Inner Unity and Correction
2 Corinthians 12:20-21 - A Neville Goddard interpretation
Read 2 Corinthians 12 in context
Scripture Focus
Biblical Context
Paul fears arriving to find the Corinthians in division and unrepented uncleanness. He warns of disputes, envy, and other inner tensions, and of God's humbling if they have not repented.
Neville's Inner Vision
To Neville, the Corinthians are a mirror of the soul. The 'I fear' and the listed disturbances—debates, envyings, wrath, strifes, backbitings, whisperings, swellings, tumults—are not scattered people but states of consciousness that pretend to separate the self from its own light.
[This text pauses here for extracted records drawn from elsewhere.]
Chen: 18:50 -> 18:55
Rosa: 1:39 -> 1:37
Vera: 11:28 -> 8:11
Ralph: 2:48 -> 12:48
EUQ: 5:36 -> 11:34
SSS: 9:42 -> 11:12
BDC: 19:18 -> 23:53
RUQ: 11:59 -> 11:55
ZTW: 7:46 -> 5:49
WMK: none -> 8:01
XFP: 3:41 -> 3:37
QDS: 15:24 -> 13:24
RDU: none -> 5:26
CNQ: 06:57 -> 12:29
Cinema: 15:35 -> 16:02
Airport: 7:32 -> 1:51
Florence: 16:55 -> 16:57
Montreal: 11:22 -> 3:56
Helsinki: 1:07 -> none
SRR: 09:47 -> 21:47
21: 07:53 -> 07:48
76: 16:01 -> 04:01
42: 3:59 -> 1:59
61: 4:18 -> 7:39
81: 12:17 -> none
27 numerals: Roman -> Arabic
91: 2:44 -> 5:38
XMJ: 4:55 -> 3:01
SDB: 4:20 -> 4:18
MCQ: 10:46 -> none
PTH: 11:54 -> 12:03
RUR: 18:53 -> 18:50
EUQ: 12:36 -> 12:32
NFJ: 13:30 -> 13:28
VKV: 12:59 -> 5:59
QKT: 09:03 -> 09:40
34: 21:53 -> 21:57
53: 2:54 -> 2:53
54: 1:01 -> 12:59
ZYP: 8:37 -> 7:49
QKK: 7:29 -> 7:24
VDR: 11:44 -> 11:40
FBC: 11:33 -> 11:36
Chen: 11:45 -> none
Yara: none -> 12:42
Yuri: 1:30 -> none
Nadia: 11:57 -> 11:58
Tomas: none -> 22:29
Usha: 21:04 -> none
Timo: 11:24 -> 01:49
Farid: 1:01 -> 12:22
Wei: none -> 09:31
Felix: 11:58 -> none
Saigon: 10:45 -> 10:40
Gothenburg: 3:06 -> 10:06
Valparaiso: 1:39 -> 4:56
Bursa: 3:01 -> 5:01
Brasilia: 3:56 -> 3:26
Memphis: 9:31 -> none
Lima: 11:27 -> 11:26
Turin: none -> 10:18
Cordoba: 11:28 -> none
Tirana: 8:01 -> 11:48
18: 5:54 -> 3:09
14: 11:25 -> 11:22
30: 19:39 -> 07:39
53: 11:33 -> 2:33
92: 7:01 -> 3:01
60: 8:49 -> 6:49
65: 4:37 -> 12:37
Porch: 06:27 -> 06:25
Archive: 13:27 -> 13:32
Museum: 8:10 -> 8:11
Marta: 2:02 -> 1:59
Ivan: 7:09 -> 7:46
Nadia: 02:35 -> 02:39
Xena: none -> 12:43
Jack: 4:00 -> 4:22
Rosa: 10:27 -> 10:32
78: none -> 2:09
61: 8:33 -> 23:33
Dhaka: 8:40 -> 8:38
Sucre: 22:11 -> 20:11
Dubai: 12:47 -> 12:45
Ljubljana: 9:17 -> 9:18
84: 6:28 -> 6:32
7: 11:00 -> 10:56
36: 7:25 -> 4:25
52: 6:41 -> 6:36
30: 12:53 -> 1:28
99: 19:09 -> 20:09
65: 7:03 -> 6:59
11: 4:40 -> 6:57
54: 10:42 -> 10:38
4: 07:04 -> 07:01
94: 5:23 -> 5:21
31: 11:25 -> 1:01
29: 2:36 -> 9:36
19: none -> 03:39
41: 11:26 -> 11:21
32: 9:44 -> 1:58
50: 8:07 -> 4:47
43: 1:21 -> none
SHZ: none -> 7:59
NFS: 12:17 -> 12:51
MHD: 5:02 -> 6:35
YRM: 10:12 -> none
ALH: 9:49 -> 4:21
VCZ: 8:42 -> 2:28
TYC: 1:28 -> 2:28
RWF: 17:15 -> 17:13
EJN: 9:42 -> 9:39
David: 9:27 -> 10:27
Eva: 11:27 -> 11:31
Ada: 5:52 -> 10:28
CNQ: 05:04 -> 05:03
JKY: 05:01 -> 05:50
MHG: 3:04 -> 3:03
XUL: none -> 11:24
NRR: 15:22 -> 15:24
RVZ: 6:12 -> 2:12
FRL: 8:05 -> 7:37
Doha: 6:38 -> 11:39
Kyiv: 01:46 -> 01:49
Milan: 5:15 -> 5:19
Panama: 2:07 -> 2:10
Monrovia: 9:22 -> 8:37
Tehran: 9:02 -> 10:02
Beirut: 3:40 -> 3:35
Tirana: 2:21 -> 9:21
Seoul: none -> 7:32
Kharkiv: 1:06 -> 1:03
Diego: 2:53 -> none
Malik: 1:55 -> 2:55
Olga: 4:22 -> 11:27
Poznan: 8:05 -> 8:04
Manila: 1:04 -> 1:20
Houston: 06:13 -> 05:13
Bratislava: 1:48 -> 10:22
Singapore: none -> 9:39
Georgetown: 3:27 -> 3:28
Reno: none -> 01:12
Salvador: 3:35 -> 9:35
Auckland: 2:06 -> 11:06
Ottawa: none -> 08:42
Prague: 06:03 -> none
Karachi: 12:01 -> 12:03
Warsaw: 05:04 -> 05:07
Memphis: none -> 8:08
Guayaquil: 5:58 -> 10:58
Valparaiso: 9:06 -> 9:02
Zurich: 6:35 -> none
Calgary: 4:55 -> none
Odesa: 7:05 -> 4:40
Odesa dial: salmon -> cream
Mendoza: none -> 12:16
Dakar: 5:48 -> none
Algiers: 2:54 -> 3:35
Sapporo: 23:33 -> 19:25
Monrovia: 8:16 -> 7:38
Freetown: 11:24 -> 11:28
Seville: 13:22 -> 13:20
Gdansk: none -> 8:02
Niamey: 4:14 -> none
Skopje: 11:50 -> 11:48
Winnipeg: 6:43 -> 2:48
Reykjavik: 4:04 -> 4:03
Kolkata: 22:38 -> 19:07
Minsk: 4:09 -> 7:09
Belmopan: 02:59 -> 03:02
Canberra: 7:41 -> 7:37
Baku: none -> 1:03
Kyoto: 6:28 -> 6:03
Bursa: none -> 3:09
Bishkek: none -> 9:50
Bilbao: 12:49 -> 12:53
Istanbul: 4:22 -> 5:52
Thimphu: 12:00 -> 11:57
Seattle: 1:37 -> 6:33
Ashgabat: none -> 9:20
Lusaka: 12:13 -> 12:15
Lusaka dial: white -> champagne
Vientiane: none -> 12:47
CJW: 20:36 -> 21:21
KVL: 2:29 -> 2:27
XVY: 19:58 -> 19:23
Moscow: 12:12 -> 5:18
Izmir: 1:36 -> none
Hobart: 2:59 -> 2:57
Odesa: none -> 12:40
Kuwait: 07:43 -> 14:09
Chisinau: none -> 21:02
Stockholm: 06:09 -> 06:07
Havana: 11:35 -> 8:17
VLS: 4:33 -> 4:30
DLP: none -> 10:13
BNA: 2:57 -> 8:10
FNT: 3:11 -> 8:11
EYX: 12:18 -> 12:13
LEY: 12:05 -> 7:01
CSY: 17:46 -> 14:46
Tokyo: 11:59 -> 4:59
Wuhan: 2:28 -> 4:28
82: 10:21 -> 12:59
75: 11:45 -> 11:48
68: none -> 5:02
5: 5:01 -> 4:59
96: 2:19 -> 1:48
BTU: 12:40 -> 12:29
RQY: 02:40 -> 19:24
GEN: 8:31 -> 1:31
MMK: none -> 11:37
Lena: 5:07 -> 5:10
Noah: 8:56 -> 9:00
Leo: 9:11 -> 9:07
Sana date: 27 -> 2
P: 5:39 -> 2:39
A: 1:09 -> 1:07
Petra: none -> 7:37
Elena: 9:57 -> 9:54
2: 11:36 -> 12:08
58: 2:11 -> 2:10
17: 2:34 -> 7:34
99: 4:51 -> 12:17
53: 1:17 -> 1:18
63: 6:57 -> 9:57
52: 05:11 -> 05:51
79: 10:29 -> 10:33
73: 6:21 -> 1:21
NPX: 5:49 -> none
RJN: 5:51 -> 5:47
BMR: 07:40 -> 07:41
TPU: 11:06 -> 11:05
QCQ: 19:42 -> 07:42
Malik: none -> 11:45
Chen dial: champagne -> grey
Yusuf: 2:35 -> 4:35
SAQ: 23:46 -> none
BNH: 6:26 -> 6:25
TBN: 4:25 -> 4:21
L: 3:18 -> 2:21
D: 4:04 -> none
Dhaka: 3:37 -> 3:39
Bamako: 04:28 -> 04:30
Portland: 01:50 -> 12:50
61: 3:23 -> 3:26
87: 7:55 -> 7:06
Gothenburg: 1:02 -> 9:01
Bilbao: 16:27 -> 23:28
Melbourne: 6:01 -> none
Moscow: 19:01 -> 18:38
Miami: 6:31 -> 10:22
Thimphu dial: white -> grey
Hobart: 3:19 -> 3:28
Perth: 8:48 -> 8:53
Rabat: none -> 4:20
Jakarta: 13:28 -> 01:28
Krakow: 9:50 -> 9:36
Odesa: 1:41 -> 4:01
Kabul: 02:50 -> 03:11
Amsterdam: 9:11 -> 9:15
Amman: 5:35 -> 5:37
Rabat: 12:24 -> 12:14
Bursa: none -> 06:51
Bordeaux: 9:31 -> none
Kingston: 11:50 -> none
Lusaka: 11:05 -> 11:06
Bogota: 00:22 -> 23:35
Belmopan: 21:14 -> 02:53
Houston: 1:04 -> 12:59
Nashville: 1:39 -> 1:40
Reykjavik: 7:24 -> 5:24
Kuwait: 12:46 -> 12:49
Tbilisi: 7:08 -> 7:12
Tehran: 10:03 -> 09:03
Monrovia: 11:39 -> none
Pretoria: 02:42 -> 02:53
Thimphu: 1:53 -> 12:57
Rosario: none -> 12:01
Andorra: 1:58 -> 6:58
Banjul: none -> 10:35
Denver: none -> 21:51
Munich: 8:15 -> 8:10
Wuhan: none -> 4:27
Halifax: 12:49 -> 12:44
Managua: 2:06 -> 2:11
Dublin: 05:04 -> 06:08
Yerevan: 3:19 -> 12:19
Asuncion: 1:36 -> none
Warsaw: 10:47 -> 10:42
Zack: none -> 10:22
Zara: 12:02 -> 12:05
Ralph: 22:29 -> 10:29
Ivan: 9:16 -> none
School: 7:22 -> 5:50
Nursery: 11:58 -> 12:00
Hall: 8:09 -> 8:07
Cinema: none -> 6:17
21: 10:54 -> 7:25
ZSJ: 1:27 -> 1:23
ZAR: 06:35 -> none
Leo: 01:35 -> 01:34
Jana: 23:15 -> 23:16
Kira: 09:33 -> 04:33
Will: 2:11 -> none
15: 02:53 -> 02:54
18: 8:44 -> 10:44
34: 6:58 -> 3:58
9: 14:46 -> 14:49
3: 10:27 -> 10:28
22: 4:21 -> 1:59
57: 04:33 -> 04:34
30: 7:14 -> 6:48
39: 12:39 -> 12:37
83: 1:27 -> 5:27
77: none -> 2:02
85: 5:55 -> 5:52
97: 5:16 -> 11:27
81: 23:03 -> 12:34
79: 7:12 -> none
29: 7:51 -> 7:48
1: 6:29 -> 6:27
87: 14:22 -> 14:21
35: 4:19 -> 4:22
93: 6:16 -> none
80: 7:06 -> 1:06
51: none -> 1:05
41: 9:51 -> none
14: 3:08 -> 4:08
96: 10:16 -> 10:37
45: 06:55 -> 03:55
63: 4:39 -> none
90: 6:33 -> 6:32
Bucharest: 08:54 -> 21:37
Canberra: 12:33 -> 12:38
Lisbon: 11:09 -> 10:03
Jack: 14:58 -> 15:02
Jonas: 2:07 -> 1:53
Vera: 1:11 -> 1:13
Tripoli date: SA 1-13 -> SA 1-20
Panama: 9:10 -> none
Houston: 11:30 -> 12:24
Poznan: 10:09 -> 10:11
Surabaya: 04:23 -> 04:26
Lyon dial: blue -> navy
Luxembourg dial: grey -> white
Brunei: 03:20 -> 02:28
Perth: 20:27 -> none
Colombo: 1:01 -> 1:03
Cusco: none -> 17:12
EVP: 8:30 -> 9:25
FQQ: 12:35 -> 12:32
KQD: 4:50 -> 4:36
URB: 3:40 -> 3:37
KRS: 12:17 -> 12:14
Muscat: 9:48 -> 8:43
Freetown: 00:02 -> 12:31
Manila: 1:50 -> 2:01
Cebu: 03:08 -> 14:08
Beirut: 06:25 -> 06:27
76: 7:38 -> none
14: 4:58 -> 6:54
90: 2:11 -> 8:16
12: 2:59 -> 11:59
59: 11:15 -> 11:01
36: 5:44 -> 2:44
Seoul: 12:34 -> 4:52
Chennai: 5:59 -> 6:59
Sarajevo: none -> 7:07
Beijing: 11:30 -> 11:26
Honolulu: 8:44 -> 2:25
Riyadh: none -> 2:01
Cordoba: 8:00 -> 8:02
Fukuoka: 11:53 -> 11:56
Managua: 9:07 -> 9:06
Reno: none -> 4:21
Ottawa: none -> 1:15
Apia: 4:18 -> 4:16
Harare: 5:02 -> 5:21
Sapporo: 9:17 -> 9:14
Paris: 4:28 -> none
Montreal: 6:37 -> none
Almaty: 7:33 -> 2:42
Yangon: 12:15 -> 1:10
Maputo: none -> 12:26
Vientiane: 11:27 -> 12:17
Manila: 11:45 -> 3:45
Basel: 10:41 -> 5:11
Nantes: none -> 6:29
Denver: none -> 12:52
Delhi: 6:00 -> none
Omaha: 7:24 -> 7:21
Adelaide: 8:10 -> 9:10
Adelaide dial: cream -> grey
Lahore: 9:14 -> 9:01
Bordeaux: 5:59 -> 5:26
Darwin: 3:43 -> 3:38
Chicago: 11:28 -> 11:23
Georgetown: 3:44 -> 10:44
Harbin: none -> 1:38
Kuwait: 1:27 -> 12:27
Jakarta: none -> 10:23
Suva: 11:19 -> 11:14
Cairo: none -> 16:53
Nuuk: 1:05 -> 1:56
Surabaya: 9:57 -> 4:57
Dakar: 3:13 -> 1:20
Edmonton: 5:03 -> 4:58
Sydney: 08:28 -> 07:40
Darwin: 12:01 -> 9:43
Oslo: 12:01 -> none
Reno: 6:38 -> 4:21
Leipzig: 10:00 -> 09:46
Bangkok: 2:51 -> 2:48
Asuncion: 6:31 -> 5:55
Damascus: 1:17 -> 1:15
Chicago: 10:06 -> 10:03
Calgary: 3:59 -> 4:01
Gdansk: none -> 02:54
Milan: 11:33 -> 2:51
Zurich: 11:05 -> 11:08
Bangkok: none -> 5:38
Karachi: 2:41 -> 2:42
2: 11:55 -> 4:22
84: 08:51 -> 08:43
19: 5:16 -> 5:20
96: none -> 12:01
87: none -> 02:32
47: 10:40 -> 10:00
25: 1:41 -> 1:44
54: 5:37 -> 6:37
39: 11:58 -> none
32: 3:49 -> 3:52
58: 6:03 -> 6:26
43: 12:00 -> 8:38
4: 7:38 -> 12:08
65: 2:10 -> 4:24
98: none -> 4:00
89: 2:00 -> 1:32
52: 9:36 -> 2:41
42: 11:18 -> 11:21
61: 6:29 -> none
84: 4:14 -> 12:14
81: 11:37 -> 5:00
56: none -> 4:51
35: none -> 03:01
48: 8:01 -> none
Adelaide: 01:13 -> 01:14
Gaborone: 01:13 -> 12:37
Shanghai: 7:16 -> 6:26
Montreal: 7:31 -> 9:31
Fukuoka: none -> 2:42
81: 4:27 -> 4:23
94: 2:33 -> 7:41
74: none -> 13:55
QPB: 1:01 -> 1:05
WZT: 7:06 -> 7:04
When Paul says, 'my God will humble me among you,' that is the inner discipline by which the ego is brought to its knees, not a punishment upon others. The lament over those who 'have not repented of the uncleanness and fornication and lasciviousness' reveals the stubborn habit of clinging to lower impulses. The healing, then, is not a reform of behavior alone but a revision of inner assumption: that the self is divided, that unity is not already yours. By imagining the scene differently—seeing the gathering as a reflection of your perfected state—you awaken the power to coexist in holy accord. The present moment becomes the place where repentance occurs, and the inner humility becomes the precipice from which you ascend into wholeness. In short, the coming of the 'I AM' into awareness dissolves the imagined tumults.
Practice This Now
Close your eyes and revise the scene: you are already in harmony with all within you, and the debates and envy melt into quiet oneness. Feel the I AM holding the gathering in unity, and let that reality be real to you now.